Enfin, à ceux qui craignent qu’en ouvrant le capital d’une entreprise valorisée dans la fourchette haute à plus de 3 milliards d’euros on se prive bêtement de la manne d’une centaine de millions d’euros par an en dividendes, la réponse est là aussi toute trouvée. A Bercy, on rappelle que ce retour sur capital reste modeste en comparaison des recettes fiscales que rapporte annuellement la FDJ à l’Etat : environ 3,3 milliards d’euros. «Quand on entend que l’Etat va renoncer à une poule aux œufs d’or, c’est largement inexact, assure une source proche de l’opérateur de jeux d’argent. La réalité, c’est que les œufs resteront d’autant plus dans le panier de l’Etat que c’est lui qui détermine et fait voter la fiscalité qui s’applique aux produits de la Française des jeux au Parlement.»
Principes
Autant d’arguments fallacieux qui ne changent rien sur le fond, répondent tous ceux qui s’opposent, à gauche comme à droite, à cette privatisation, fût-ce au prix fort. «La FDJ est la preuve que l’on peut appartenir au public et être très performant, sans que cela ne gêne en rien votre développement», plaide le député LR Gilles Carrez, un «vétéran» de la commission des finances. «On met en avant le désendettement de l’Etat, mais c’est une blague, cela ne changera rien sur la durée, et il y a d’autres manières plus pérennes de procéder. La réalité, c’est que sur le long terme, un actionnariat majoritairement privé a par nature une autre vision, et ce n’est pas anodin lorsqu’il s’agit d’un opérateur de jeux d’argent.»

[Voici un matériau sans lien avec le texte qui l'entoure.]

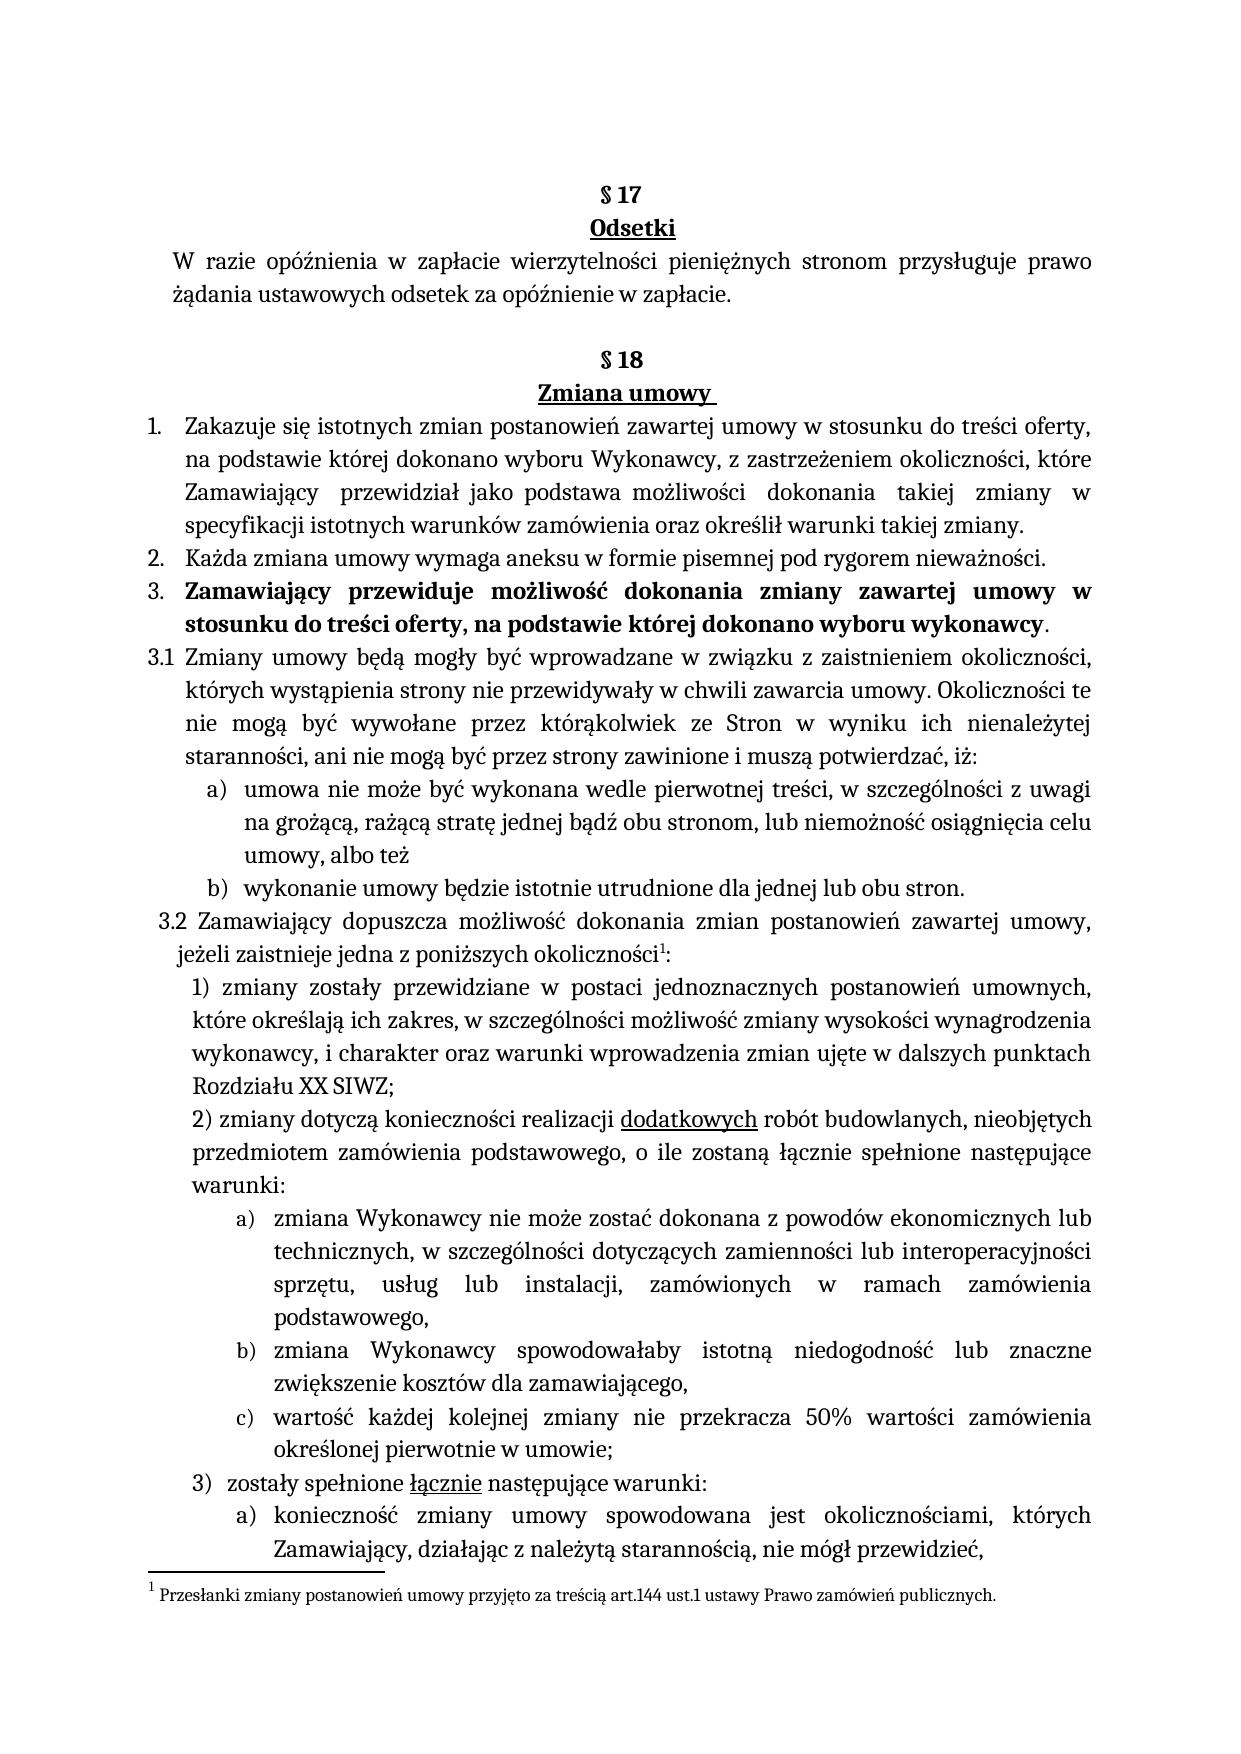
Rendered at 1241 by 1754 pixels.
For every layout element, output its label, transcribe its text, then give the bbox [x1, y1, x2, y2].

Si le gouvernement se dit ouvert à la discussion et promet d’associer le Parlement à la refonte de la régulation des jeux d’argent, les opposants, eux, se situent à un autre niveau : celui des principes. «Tous les spécialistes du jeu insistent sur les dangers que représenterait une Française des jeux trop expansionniste, conclut le député Régis Juanico. Or, dans l’optique actuelle, on prend clairement ce risque et ce, quelles que soient les intentions de départ. L’Etat aurait très bien pu ouvrir le capital mais en gardant 51 %, cela aurait permis de réunir un large consensus et d’envoyer un message fort.» Bref, rien ne va plus mais les jeux semblent faits.